“I have to warn you followers of my blog, no more Xmas cards from me, they will be too expensive,” wrote Bar Standards Board (BSB) chair Baroness Ruth Deech on her most recent blog post.
Deech was writing in response to the announcement that the price of first class stamps is to rise to 60p at the end of this month – an increase of 12p.
Might this extreme budgeting have contributed to a recent BSB report on advocacy standards which some appear to be suggesting has been done on the cheap? Yesterday, legal academic Richard Moorhead became the latest bigshot to lampoon it, labelling the report “crass” and “biased” in the Guardian.
I enjoyed one of Moorhead’s analogies in particular.
“To make matters worse, the survey goes on to support the view that solicitor advocates and the Crown Prosecution Service are the main problem, based on twelve 15-minute interviews. That sample is also dominated by barristers. Imagine Gaby Logan has asked ten Chelsea fans and two others which is the best Premiership team. “Chelsea are perceived as the better Premier League team”, intones Gabby to camera. Even a Chelsea fan would ask: “What was the point of that?”

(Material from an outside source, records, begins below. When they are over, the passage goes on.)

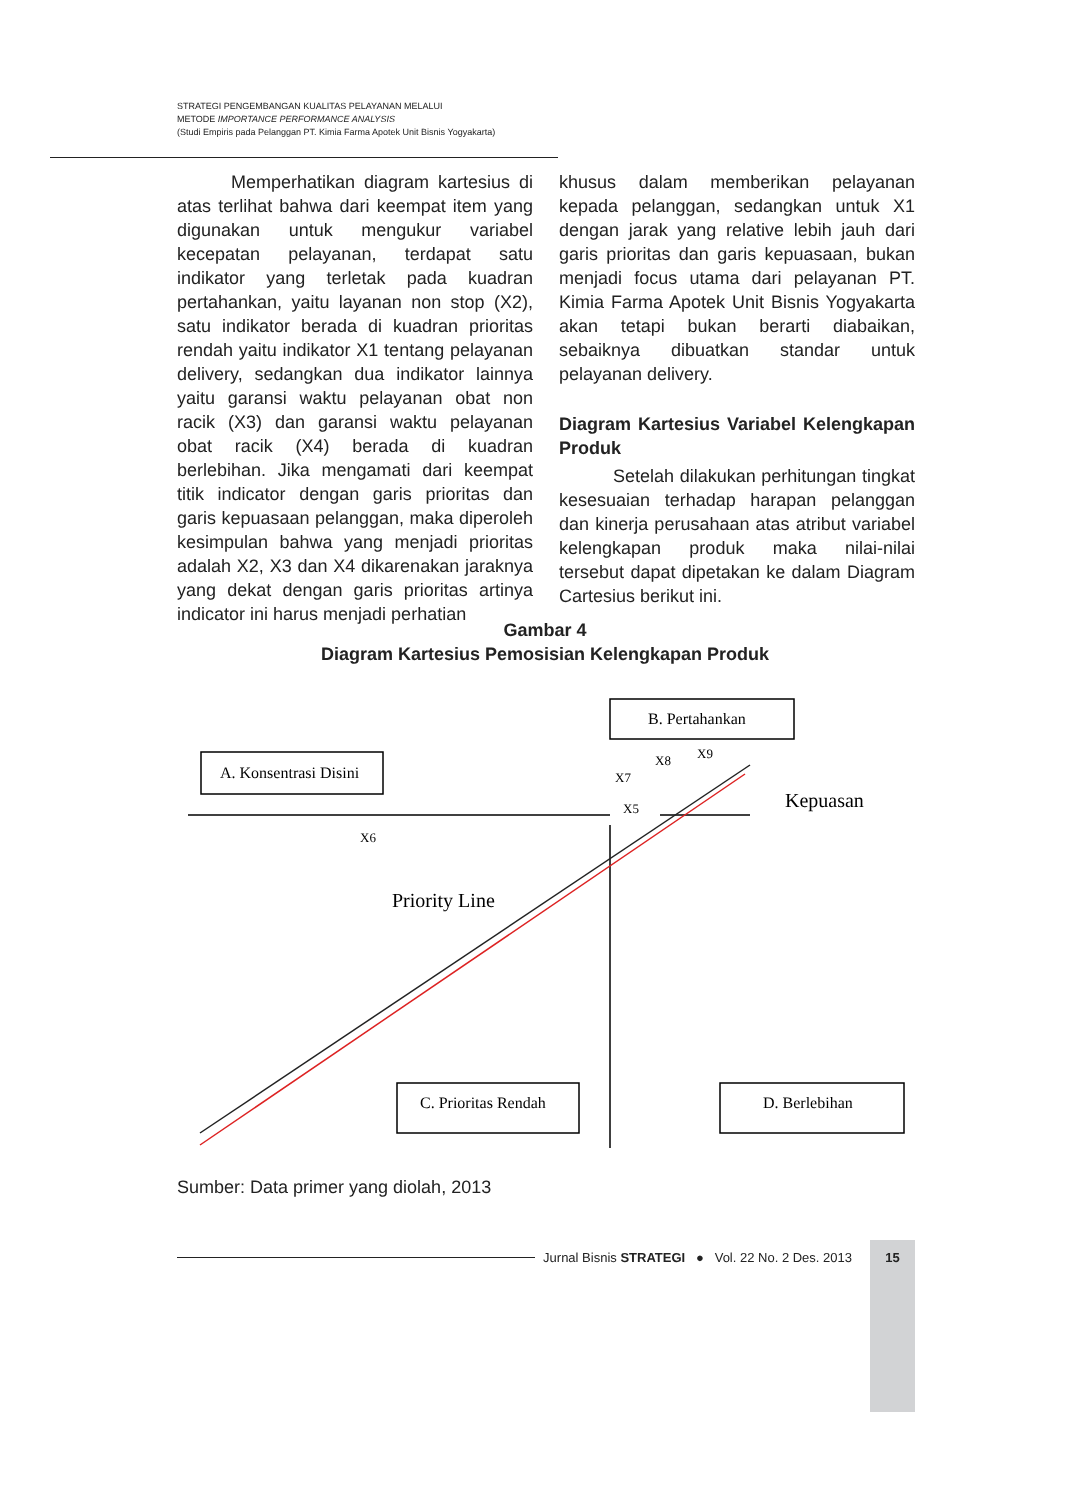STRATEGI PENGEMBANGAN KUALITAS PELAYANAN MELALUI
METODE IMPORTANCE PERFORMANCE ANALYSIS
(Studi Empiris pada Pelanggan PT. Kimia Farma Apotek Unit Bisnis Yogyakarta)
   Memperhatikan diagram kartesius di atas terlihat bahwa dari keempat item yang digunakan untuk mengukur variabel kecepatan pelayanan, terdapat satu indikator yang terletak pada kuadran pertahankan, yaitu layanan non stop (X2), satu indikator berada di kuadran prioritas rendah yaitu indikator X1 tentang pelayanan delivery, sedangkan dua indikator lainnya yaitu garansi waktu pelayanan obat non racik (X3) dan garansi waktu pelayanan obat racik (X4) berada di kuadran berlebihan. Jika mengamati dari keempat titik indicator dengan garis prioritas dan garis kepuasaan pelanggan, maka diperoleh kesimpulan bahwa yang menjadi prioritas adalah X2, X3 dan X4 dikarenakan jaraknya yang dekat dengan garis prioritas artinya indicator ini harus menjadi perhatian
khusus dalam memberikan pelayanan kepada pelanggan, sedangkan untuk X1 dengan jarak yang relative lebih jauh dari garis prioritas dan garis kepuasaan, bukan menjadi focus utama dari pelayanan PT. Kimia Farma Apotek Unit Bisnis Yogyakarta akan tetapi bukan berarti diabaikan, sebaiknya dibuatkan standar untuk pelayanan delivery.
Diagram Kartesius Variabel Kelengkapan Produk
   Setelah dilakukan perhitungan tingkat kesesuaian terhadap harapan pelanggan dan kinerja perusahaan atas atribut variabel kelengkapan produk maka nilai-nilai tersebut dapat dipetakan ke dalam Diagram Cartesius berikut ini.
Gambar 4
Diagram Kartesius Pemosisian Kelengkapan Produk
A. Konsentrasi Disini
B. Pertahankan
C. Prioritas Rendah
D. Berlebihan
Kepuasan
Priority Line
X6
X7
X8
X9
X5
Sumber: Data primer yang diolah, 2013
Jurnal Bisnis STRATEGI ● Vol. 22 No. 2 Des. 2013 15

This isn’t the first time the BSB has come in for criticism this year, with the body memorably failing to prevent a barrister from practising while on bail awaiting sentencing in January – until notified by Legal Cheek.
Meanwhile, in February the BSB provoked students’ ire for allowing wildly differing exam lengths between Bar Professional Training Course (BPTC) providers. And then, of course, is the meal the body has made out of introducing an aptitude test for the Bar Professional Training Course (BPTC) – a process that began in 2009 but still hasn’t happened yet following a series of delays.
But when viewed in the context of the exceptionally trying financial circumstances hinted at by Deech in her blog, these little mishaps are surely forgive-able.
Clearly, the BSB needs some help. That’s why I’m pledging to forgo impulse supermarket check-out purchases until Christmas, and re-direct the small change I’d usually put towards bottom-of-the-range chocolate bars to help the poor Baroness with her Christmas cards.